(Working data begins)
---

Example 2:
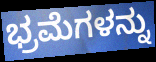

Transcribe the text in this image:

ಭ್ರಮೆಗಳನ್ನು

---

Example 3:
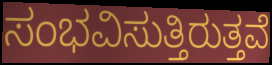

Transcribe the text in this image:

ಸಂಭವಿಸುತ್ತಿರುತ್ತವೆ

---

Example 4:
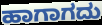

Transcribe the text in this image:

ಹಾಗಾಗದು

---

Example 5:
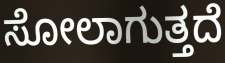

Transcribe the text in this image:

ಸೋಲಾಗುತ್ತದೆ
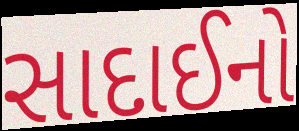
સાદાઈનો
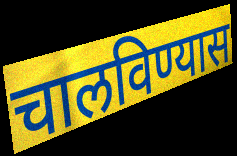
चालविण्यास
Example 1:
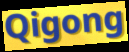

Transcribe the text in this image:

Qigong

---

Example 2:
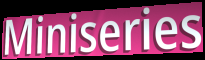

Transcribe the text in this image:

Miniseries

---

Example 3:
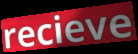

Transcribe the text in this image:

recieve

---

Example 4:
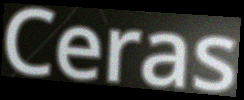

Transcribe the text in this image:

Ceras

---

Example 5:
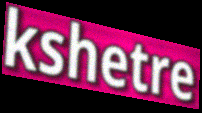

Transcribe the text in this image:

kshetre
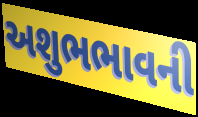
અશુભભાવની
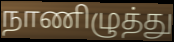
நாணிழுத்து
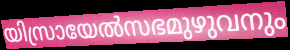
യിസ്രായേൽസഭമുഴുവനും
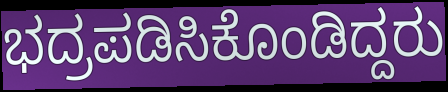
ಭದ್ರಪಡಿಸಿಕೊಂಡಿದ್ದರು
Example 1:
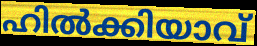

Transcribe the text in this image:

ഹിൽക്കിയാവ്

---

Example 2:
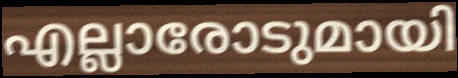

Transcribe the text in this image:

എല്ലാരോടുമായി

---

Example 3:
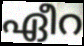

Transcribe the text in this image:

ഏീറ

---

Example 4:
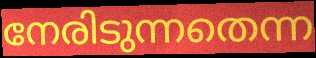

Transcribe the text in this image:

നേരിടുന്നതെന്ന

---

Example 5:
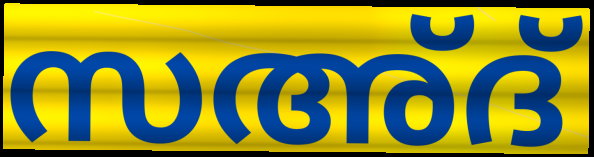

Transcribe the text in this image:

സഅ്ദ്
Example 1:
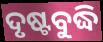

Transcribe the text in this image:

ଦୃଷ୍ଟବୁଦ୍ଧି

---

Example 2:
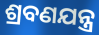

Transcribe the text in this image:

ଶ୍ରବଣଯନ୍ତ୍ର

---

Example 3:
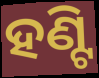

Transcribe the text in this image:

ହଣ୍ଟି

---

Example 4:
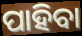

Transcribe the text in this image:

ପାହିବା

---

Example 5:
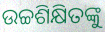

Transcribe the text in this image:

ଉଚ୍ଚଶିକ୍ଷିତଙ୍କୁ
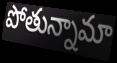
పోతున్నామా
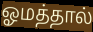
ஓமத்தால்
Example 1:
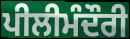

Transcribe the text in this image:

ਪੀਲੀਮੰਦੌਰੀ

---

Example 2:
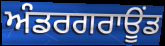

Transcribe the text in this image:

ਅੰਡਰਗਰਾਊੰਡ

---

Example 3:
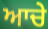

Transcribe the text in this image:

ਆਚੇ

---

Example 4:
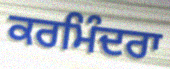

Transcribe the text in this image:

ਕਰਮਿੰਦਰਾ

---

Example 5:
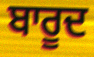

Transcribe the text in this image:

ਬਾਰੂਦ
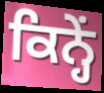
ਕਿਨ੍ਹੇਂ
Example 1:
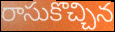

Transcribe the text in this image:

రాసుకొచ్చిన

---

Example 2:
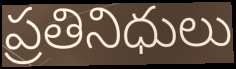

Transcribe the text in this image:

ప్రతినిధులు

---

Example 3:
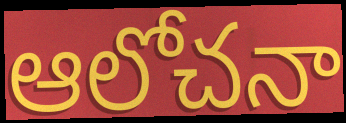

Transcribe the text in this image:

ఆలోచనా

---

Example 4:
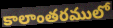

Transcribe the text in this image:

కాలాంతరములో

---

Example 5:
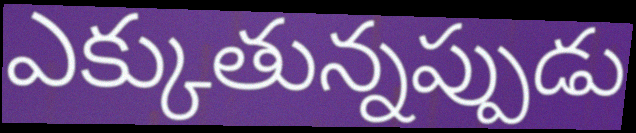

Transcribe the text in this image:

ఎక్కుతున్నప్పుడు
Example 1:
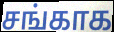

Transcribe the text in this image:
(Working data ends)
Work order:
Print all of the entries word for word. Omit the pictures they contain.

Task solution:
---

Example 2:

Transcribe the text in this image:

ಭ್ರಮೆಗಳನ್ನು

---

Example 3:

Transcribe the text in this image:

ಸಂಭವಿಸುತ್ತಿರುತ್ತವೆ

---

Example 4:

Transcribe the text in this image:

ಹಾಗಾಗದು

---

Example 5:

Transcribe the text in this image:

ಸೋಲಾಗುತ್ತದೆ
સાદાઈનો
चालविण्यास
Example 1:

Transcribe the text in this image:

Qigong

---

Example 2:

Transcribe the text in this image:

Miniseries

---

Example 3:

Transcribe the text in this image:

recieve

---

Example 4:

Transcribe the text in this image:

Ceras

---

Example 5:

Transcribe the text in this image:

kshetre
અશુભભાવની
நாணிழுத்து
യിസ്രായേൽസഭമുഴുവനും
ಭದ್ರಪಡಿಸಿಕೊಂಡಿದ್ದರು
Example 1:

Transcribe the text in this image:

ഹിൽക്കിയാവ്

---

Example 2:

Transcribe the text in this image:

എല്ലാരോടുമായി

---

Example 3:

Transcribe the text in this image:

ഏീറ

---

Example 4:

Transcribe the text in this image:

നേരിടുന്നതെന്ന

---

Example 5:

Transcribe the text in this image:

സഅ്ദ്
Example 1:

Transcribe the text in this image:

ଦୃଷ୍ଟବୁଦ୍ଧି

---

Example 2:

Transcribe the text in this image:

ଶ୍ରବଣଯନ୍ତ୍ର

---

Example 3:

Transcribe the text in this image:

ହଣ୍ଟି

---

Example 4:

Transcribe the text in this image:

ପାହିବା

---

Example 5:

Transcribe the text in this image:

ଉଚ୍ଚଶିକ୍ଷିତଙ୍କୁ
పోతున్నామా
ஓமத்தால்
Example 1:

Transcribe the text in this image:

ਪੀਲੀਮੰਦੌਰੀ

---

Example 2:

Transcribe the text in this image:

ਅੰਡਰਗਰਾਊੰਡ

---

Example 3:

Transcribe the text in this image:

ਆਚੇ

---

Example 4:

Transcribe the text in this image:

ਕਰਮਿੰਦਰਾ

---

Example 5:

Transcribe the text in this image:

ਬਾਰੂਦ
ਕਿਨ੍ਹੇਂ
Example 1:

Transcribe the text in this image:

రాసుకొచ్చిన

---

Example 2:

Transcribe the text in this image:

ప్రతినిధులు

---

Example 3:

Transcribe the text in this image:

ఆలోచనా

---

Example 4:

Transcribe the text in this image:

కాలాంతరములో

---

Example 5:

Transcribe the text in this image:

ఎక్కుతున్నప్పుడు
Example 1:

Transcribe the text in this image:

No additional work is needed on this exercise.